Another challenge is that local bans of smoking in public places have left two-thirds of residents living in areas with no such bans, and a statewide ban seems unlikely because it failed to pass the state House this year after narrowly passing last year. New Republican Gov. Matt Bevin opposes a statewide ban.

Fifteen years ago Kentucky led the nation in "both the highest incidence and mortality rates for colorectal cancer," Allison Perry reports for University of Kentucky News. Rural residents didn't seek care, partly because of a lack of facilities and partly because of a refusal to schedule an appointment. If local residents wouldn't seek care, health officials decided to bring care to local residents.

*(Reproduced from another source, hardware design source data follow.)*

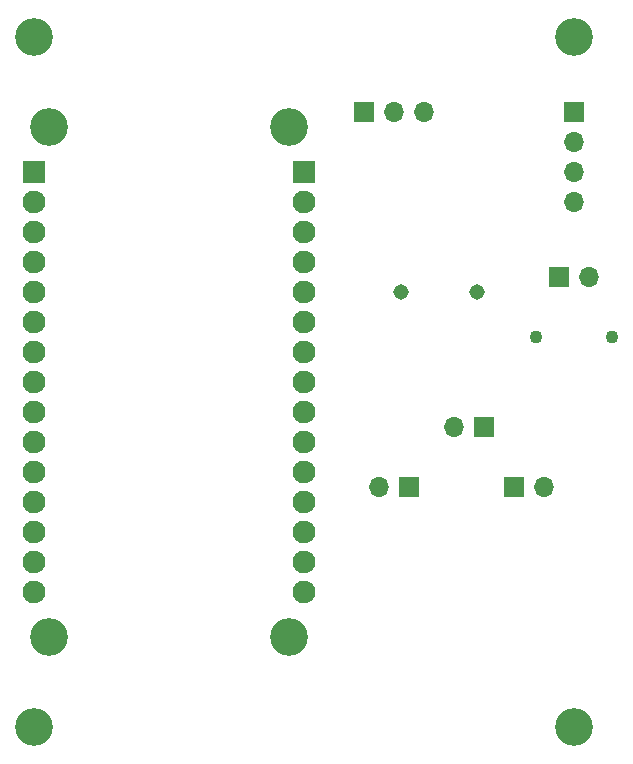
<source format=gbr>
%TF.GenerationSoftware,KiCad,Pcbnew,(5.1.12)-1*%
%TF.CreationDate,2021-12-20T17:02:30+01:00*%
%TF.ProjectId,PCB_Chair_tracker,5043425f-4368-4616-9972-5f747261636b,rev?*%
%TF.SameCoordinates,Original*%
%TF.FileFunction,Soldermask,Top*%
%TF.FilePolarity,Negative*%
%FSLAX46Y46*%
G04 Gerber Fmt 4.6, Leading zero omitted, Abs format (unit mm)*
G04 Created by KiCad (PCBNEW (5.1.12)-1) date 2021-12-20 17:02:30*
%MOMM*%
%LPD*%
G01*
G04 APERTURE LIST*
%ADD10C,3.200000*%
%ADD11R,1.700000X1.700000*%
%ADD12O,1.700000X1.700000*%
%ADD13R,1.930000X1.930000*%
%ADD14C,1.930000*%
%ADD15C,1.308000*%
%ADD16C,1.100000*%
G04 APERTURE END LIST*
D10*
%TO.C,H1*%
X167640000Y-118110000D03*
%TD*%
%TO.C,H2*%
X121920000Y-59690000D03*
%TD*%
D11*
%TO.C,tp2*%
X153670000Y-97790000D03*
D12*
X151130000Y-97790000D03*
%TD*%
D13*
%TO.C,ESP1*%
X121960001Y-71120000D03*
D14*
X121960001Y-73660000D03*
X121960001Y-76200000D03*
X121960001Y-78740000D03*
X121960001Y-81280000D03*
X121960001Y-83820000D03*
X121960001Y-86360000D03*
X121960001Y-88900000D03*
X121960001Y-91440000D03*
X121960001Y-93980000D03*
X121960001Y-96520000D03*
X121960001Y-99060000D03*
X121960001Y-101600000D03*
X121960001Y-104140000D03*
X121960001Y-106680000D03*
D13*
X144820001Y-71120000D03*
D14*
X144820001Y-73660000D03*
X144820001Y-76200000D03*
X144820001Y-78740000D03*
X144820001Y-81280000D03*
X144820001Y-83820000D03*
X144820001Y-86360000D03*
X144820001Y-88900000D03*
X144820001Y-91440000D03*
X144820001Y-93980000D03*
X144820001Y-96520000D03*
X144820001Y-99060000D03*
X144820001Y-101600000D03*
X144820001Y-104140000D03*
X144820001Y-106680000D03*
D10*
X123230001Y-67310000D03*
X143550001Y-67310000D03*
X143550001Y-110490000D03*
X123230001Y-110490000D03*
%TD*%
D11*
%TO.C,Prox1*%
X167640000Y-66040000D03*
D12*
X167640000Y-68580000D03*
X167640000Y-71120000D03*
X167640000Y-73660000D03*
%TD*%
D11*
%TO.C,Vib1*%
X149860000Y-66040000D03*
D12*
X152400000Y-66040000D03*
X154940000Y-66040000D03*
%TD*%
D11*
%TO.C,bat1*%
X160020000Y-92710000D03*
D12*
X157480000Y-92710000D03*
%TD*%
%TO.C,tp1*%
X165100000Y-97790000D03*
D11*
X162560000Y-97790000D03*
%TD*%
D12*
%TO.C,led1*%
X168910000Y-80010000D03*
D11*
X166370000Y-80010000D03*
%TD*%
D15*
%TO.C,Alt1*%
X152960000Y-81280000D03*
X159460000Y-81280000D03*
%TD*%
D16*
%TO.C,R1*%
X164440000Y-85090000D03*
X170840000Y-85090000D03*
%TD*%
D10*
%TO.C,H1*%
X167640000Y-59690000D03*
%TD*%
%TO.C,H2*%
X121920000Y-118110000D03*
%TD*%
M02*

</source>
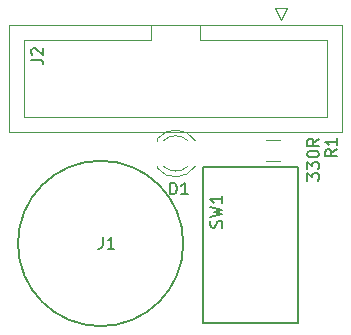
<source format=gbr>
%TF.GenerationSoftware,KiCad,Pcbnew,(5.1.9)-1*%
%TF.CreationDate,2021-03-02T23:47:49+00:00*%
%TF.ProjectId,Power In,506f7765-7220-4496-9e2e-6b696361645f,rev?*%
%TF.SameCoordinates,Original*%
%TF.FileFunction,Legend,Top*%
%TF.FilePolarity,Positive*%
%FSLAX46Y46*%
G04 Gerber Fmt 4.6, Leading zero omitted, Abs format (unit mm)*
G04 Created by KiCad (PCBNEW (5.1.9)-1) date 2021-03-02 23:47:49*
%MOMM*%
%LPD*%
G01*
G04 APERTURE LIST*
%ADD10C,0.120000*%
%ADD11C,0.150000*%
G04 APERTURE END LIST*
D10*
%TO.C,R1*%
X149825000Y-86986000D02*
X148625000Y-86986000D01*
X148625000Y-85226000D02*
X149825000Y-85226000D01*
%TO.C,D1*%
X139410000Y-87440000D02*
X139410000Y-87596000D01*
X139410000Y-85124000D02*
X139410000Y-85280000D01*
X142642335Y-85281392D02*
G75*
G03*
X139410000Y-85124484I-1672335J-1078608D01*
G01*
X142642335Y-87438608D02*
G75*
G02*
X139410000Y-87595516I-1672335J1078608D01*
G01*
X142011130Y-85280163D02*
G75*
G03*
X139929039Y-85280000I-1041130J-1079837D01*
G01*
X142011130Y-87439837D02*
G75*
G02*
X139929039Y-87440000I-1041130J1079837D01*
G01*
D11*
%TO.C,SW1*%
X143320000Y-100700000D02*
X151320000Y-100700000D01*
X151320000Y-100700000D02*
X151320000Y-87500000D01*
X151320000Y-87500000D02*
X143320000Y-87500000D01*
X143320000Y-87500000D02*
X143320000Y-100700000D01*
D10*
%TO.C,J2*%
X155070000Y-75450000D02*
X155070000Y-84570000D01*
X155070000Y-84570000D02*
X126870000Y-84570000D01*
X126870000Y-84570000D02*
X126870000Y-75450000D01*
X126870000Y-75450000D02*
X155070000Y-75450000D01*
X143020000Y-75450000D02*
X143020000Y-76760000D01*
X143020000Y-76760000D02*
X153770000Y-76760000D01*
X153770000Y-76760000D02*
X153770000Y-83260000D01*
X153770000Y-83260000D02*
X128170000Y-83260000D01*
X128170000Y-83260000D02*
X128170000Y-76760000D01*
X128170000Y-76760000D02*
X138920000Y-76760000D01*
X138920000Y-76760000D02*
X138920000Y-76760000D01*
X138920000Y-76760000D02*
X138920000Y-75450000D01*
X149860000Y-75060000D02*
X150360000Y-74060000D01*
X150360000Y-74060000D02*
X149360000Y-74060000D01*
X149360000Y-74060000D02*
X149860000Y-75060000D01*
D11*
%TO.C,J1*%
X141620000Y-93980000D02*
G75*
G03*
X141620000Y-93980000I-7000000J0D01*
G01*
%TO.C,R1*%
X154630380Y-86018666D02*
X154154190Y-86352000D01*
X154630380Y-86590095D02*
X153630380Y-86590095D01*
X153630380Y-86209142D01*
X153678000Y-86113904D01*
X153725619Y-86066285D01*
X153820857Y-86018666D01*
X153963714Y-86018666D01*
X154058952Y-86066285D01*
X154106571Y-86113904D01*
X154154190Y-86209142D01*
X154154190Y-86590095D01*
X154630380Y-85066285D02*
X154630380Y-85637714D01*
X154630380Y-85352000D02*
X153630380Y-85352000D01*
X153773238Y-85447238D01*
X153868476Y-85542476D01*
X153916095Y-85637714D01*
X152106380Y-88653714D02*
X152106380Y-88034666D01*
X152487333Y-88368000D01*
X152487333Y-88225142D01*
X152534952Y-88129904D01*
X152582571Y-88082285D01*
X152677809Y-88034666D01*
X152915904Y-88034666D01*
X153011142Y-88082285D01*
X153058761Y-88129904D01*
X153106380Y-88225142D01*
X153106380Y-88510857D01*
X153058761Y-88606095D01*
X153011142Y-88653714D01*
X152106380Y-87701333D02*
X152106380Y-87082285D01*
X152487333Y-87415619D01*
X152487333Y-87272761D01*
X152534952Y-87177523D01*
X152582571Y-87129904D01*
X152677809Y-87082285D01*
X152915904Y-87082285D01*
X153011142Y-87129904D01*
X153058761Y-87177523D01*
X153106380Y-87272761D01*
X153106380Y-87558476D01*
X153058761Y-87653714D01*
X153011142Y-87701333D01*
X152106380Y-86463238D02*
X152106380Y-86368000D01*
X152154000Y-86272761D01*
X152201619Y-86225142D01*
X152296857Y-86177523D01*
X152487333Y-86129904D01*
X152725428Y-86129904D01*
X152915904Y-86177523D01*
X153011142Y-86225142D01*
X153058761Y-86272761D01*
X153106380Y-86368000D01*
X153106380Y-86463238D01*
X153058761Y-86558476D01*
X153011142Y-86606095D01*
X152915904Y-86653714D01*
X152725428Y-86701333D01*
X152487333Y-86701333D01*
X152296857Y-86653714D01*
X152201619Y-86606095D01*
X152154000Y-86558476D01*
X152106380Y-86463238D01*
X153106380Y-85129904D02*
X152630190Y-85463238D01*
X153106380Y-85701333D02*
X152106380Y-85701333D01*
X152106380Y-85320380D01*
X152154000Y-85225142D01*
X152201619Y-85177523D01*
X152296857Y-85129904D01*
X152439714Y-85129904D01*
X152534952Y-85177523D01*
X152582571Y-85225142D01*
X152630190Y-85320380D01*
X152630190Y-85701333D01*
%TO.C,D1*%
X140485904Y-89822380D02*
X140485904Y-88822380D01*
X140724000Y-88822380D01*
X140866857Y-88870000D01*
X140962095Y-88965238D01*
X141009714Y-89060476D01*
X141057333Y-89250952D01*
X141057333Y-89393809D01*
X141009714Y-89584285D01*
X140962095Y-89679523D01*
X140866857Y-89774761D01*
X140724000Y-89822380D01*
X140485904Y-89822380D01*
X142009714Y-89822380D02*
X141438285Y-89822380D01*
X141724000Y-89822380D02*
X141724000Y-88822380D01*
X141628761Y-88965238D01*
X141533523Y-89060476D01*
X141438285Y-89108095D01*
%TO.C,SW1*%
X144864761Y-92633333D02*
X144912380Y-92490476D01*
X144912380Y-92252380D01*
X144864761Y-92157142D01*
X144817142Y-92109523D01*
X144721904Y-92061904D01*
X144626666Y-92061904D01*
X144531428Y-92109523D01*
X144483809Y-92157142D01*
X144436190Y-92252380D01*
X144388571Y-92442857D01*
X144340952Y-92538095D01*
X144293333Y-92585714D01*
X144198095Y-92633333D01*
X144102857Y-92633333D01*
X144007619Y-92585714D01*
X143960000Y-92538095D01*
X143912380Y-92442857D01*
X143912380Y-92204761D01*
X143960000Y-92061904D01*
X143912380Y-91728571D02*
X144912380Y-91490476D01*
X144198095Y-91300000D01*
X144912380Y-91109523D01*
X143912380Y-90871428D01*
X144912380Y-89966666D02*
X144912380Y-90538095D01*
X144912380Y-90252380D02*
X143912380Y-90252380D01*
X144055238Y-90347619D01*
X144150476Y-90442857D01*
X144198095Y-90538095D01*
%TO.C,J2*%
X128752380Y-78433333D02*
X129466666Y-78433333D01*
X129609523Y-78480952D01*
X129704761Y-78576190D01*
X129752380Y-78719047D01*
X129752380Y-78814285D01*
X128847619Y-78004761D02*
X128800000Y-77957142D01*
X128752380Y-77861904D01*
X128752380Y-77623809D01*
X128800000Y-77528571D01*
X128847619Y-77480952D01*
X128942857Y-77433333D01*
X129038095Y-77433333D01*
X129180952Y-77480952D01*
X129752380Y-78052380D01*
X129752380Y-77433333D01*
%TO.C,J1*%
X134786666Y-93432380D02*
X134786666Y-94146666D01*
X134739047Y-94289523D01*
X134643809Y-94384761D01*
X134500952Y-94432380D01*
X134405714Y-94432380D01*
X135786666Y-94432380D02*
X135215238Y-94432380D01*
X135500952Y-94432380D02*
X135500952Y-93432380D01*
X135405714Y-93575238D01*
X135310476Y-93670476D01*
X135215238Y-93718095D01*
%TD*%
M02*

</source>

"In the seven years following this new focus on colorectal cancer, the screenings rates nearly doubled, from 34.7 percent of the age-eligible population receiving screenings to 63.7 percent," Perry writes. "This raised Kentucky’s rank from 49th in the country to 23rd compared to other states. No other state has had such a dramatic increase in colorectal screenings in such a short period of time. As a result, the lives of many Kentuckians have been saved: the incidence rate for colorectal cancer is down nearly 25 percent, and the mortality rate has dropped 30 percent. Through colorectal screenings, doctors can find precancerous lesions and remove them before they become cancer. Screenings also allow physicians to find these cancers at an earlier stages, when they are more likely to respond to treatment."

The number of cancer screenings jumped in 2014 and 2015, as the state expanded eligibility for the Medicaid program under federal health reform, making many more people eligible for free screenings. Bevin is seeking change the state's program in ways that could require co-payments, premiums and deductibles.

In Kentucky "the challenge is to not only encourage certain lifelong smokers to get screened, but to get them to quit, and for others to never start," especially because of the addictive nature of smoking, Judd reports. "It will be even more difficult than changing the profile of colon cancer, because smoking involves addiction. The hope of public health officials is that the model used to bring down colon cancer deaths can be used to the same effect, not only for lung cancer, but for other diseases plaguing this depressed swath of America."